[Provided data Boundary: Start]

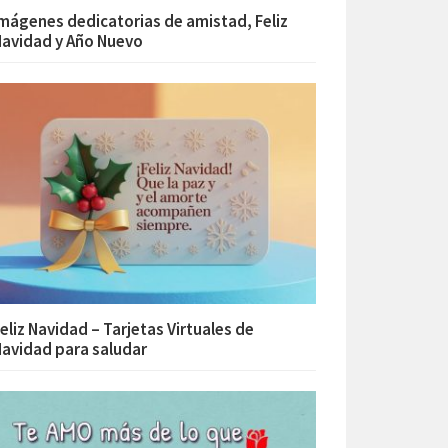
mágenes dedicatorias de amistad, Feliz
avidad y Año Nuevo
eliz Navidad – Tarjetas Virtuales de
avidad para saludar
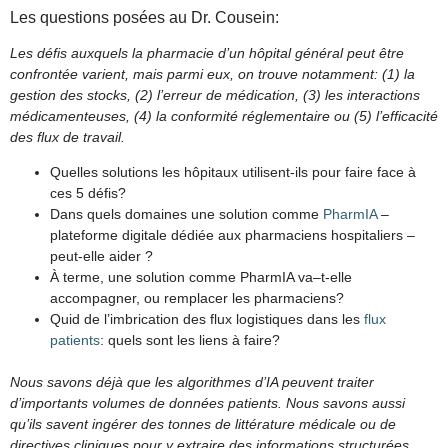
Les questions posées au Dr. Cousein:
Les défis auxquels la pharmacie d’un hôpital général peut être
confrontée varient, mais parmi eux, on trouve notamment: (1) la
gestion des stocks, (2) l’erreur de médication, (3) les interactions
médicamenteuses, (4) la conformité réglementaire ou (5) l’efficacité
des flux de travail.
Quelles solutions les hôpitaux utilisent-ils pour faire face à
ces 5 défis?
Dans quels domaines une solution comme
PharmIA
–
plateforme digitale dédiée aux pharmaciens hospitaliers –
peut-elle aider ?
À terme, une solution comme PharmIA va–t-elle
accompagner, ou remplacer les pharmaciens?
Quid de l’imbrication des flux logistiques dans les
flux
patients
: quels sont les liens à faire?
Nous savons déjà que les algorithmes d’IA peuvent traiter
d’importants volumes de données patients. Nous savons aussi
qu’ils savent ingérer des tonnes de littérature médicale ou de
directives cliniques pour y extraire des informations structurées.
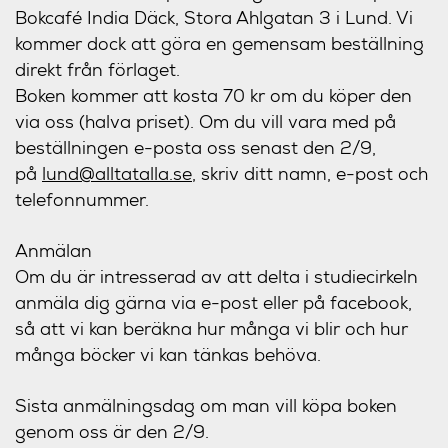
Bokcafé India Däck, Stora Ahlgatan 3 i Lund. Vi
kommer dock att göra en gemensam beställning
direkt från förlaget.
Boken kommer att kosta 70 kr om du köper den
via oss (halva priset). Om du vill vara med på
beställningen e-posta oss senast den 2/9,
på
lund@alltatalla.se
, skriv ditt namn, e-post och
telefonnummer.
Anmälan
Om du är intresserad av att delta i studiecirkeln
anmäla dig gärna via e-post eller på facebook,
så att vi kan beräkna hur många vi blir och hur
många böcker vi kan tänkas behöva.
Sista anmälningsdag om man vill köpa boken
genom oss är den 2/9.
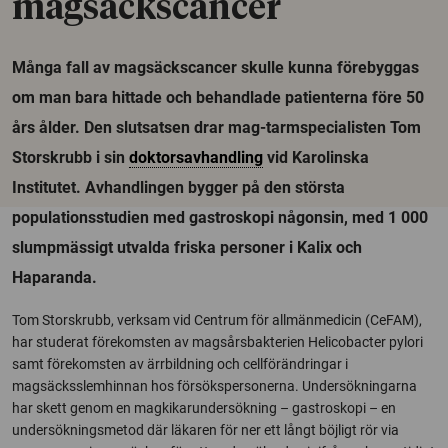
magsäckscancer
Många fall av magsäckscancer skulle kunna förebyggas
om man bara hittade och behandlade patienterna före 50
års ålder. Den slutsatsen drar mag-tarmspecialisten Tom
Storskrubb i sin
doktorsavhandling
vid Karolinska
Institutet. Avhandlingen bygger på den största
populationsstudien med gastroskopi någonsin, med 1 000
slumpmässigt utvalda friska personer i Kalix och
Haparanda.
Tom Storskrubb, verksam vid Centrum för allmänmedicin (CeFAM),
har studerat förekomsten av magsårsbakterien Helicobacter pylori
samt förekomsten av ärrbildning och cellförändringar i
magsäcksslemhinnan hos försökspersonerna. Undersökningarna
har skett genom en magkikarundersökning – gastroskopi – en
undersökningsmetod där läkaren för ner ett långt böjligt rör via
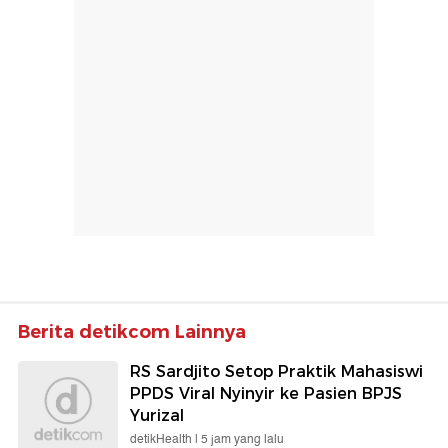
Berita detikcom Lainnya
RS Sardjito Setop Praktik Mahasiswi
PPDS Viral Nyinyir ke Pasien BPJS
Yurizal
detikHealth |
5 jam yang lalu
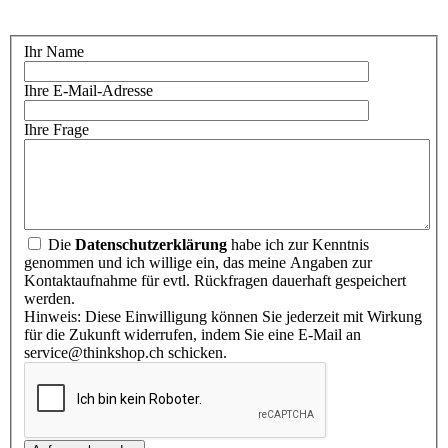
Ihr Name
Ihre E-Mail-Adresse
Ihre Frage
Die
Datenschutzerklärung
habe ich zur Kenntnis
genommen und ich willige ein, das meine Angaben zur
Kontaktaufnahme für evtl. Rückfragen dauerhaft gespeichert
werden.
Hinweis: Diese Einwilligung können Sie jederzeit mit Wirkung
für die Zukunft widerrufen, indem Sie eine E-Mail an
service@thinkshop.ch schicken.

[Provided data Boundary: End]

What needs to be done
Give an exact copy of the line containing "många böcker vi kan tänkas behöva." and every line after it through the end of the entries. Pictures are to be dropped.

Answer area
många böcker vi kan tänkas behöva.
Sista anmälningsdag om man vill köpa boken
genom oss är den 2/9.
magsäckscancer
Många fall av magsäckscancer skulle kunna förebyggas
om man bara hittade och behandlade patienterna före 50
års ålder. Den slutsatsen drar mag-tarmspecialisten Tom
Storskrubb i sin
doktorsavhandling
vid Karolinska
Institutet. Avhandlingen bygger på den största
populationsstudien med gastroskopi någonsin, med 1 000
slumpmässigt utvalda friska personer i Kalix och
Haparanda.
Tom Storskrubb, verksam vid Centrum för allmänmedicin (CeFAM),
har studerat förekomsten av magsårsbakterien Helicobacter pylori
samt förekomsten av ärrbildning och cellförändringar i
magsäcksslemhinnan hos försökspersonerna. Undersökningarna
har skett genom en magkikarundersökning – gastroskopi – en
undersökningsmetod där läkaren för ner ett långt böjligt rör via
Berita detikcom Lainnya
RS Sardjito Setop Praktik Mahasiswi
PPDS Viral Nyinyir ke Pasien BPJS
Yurizal
detikHealth |
5 jam yang lalu
Ihr Name
Ihre E-Mail-Adresse
Ihre Frage
Die
Datenschutzerklärung
habe ich zur Kenntnis
genommen und ich willige ein, das meine Angaben zur
Kontaktaufnahme für evtl. Rückfragen dauerhaft gespeichert
werden.
Hinweis: Diese Einwilligung können Sie jederzeit mit Wirkung
für die Zukunft widerrufen, indem Sie eine E-Mail an
service@thinkshop.ch schicken.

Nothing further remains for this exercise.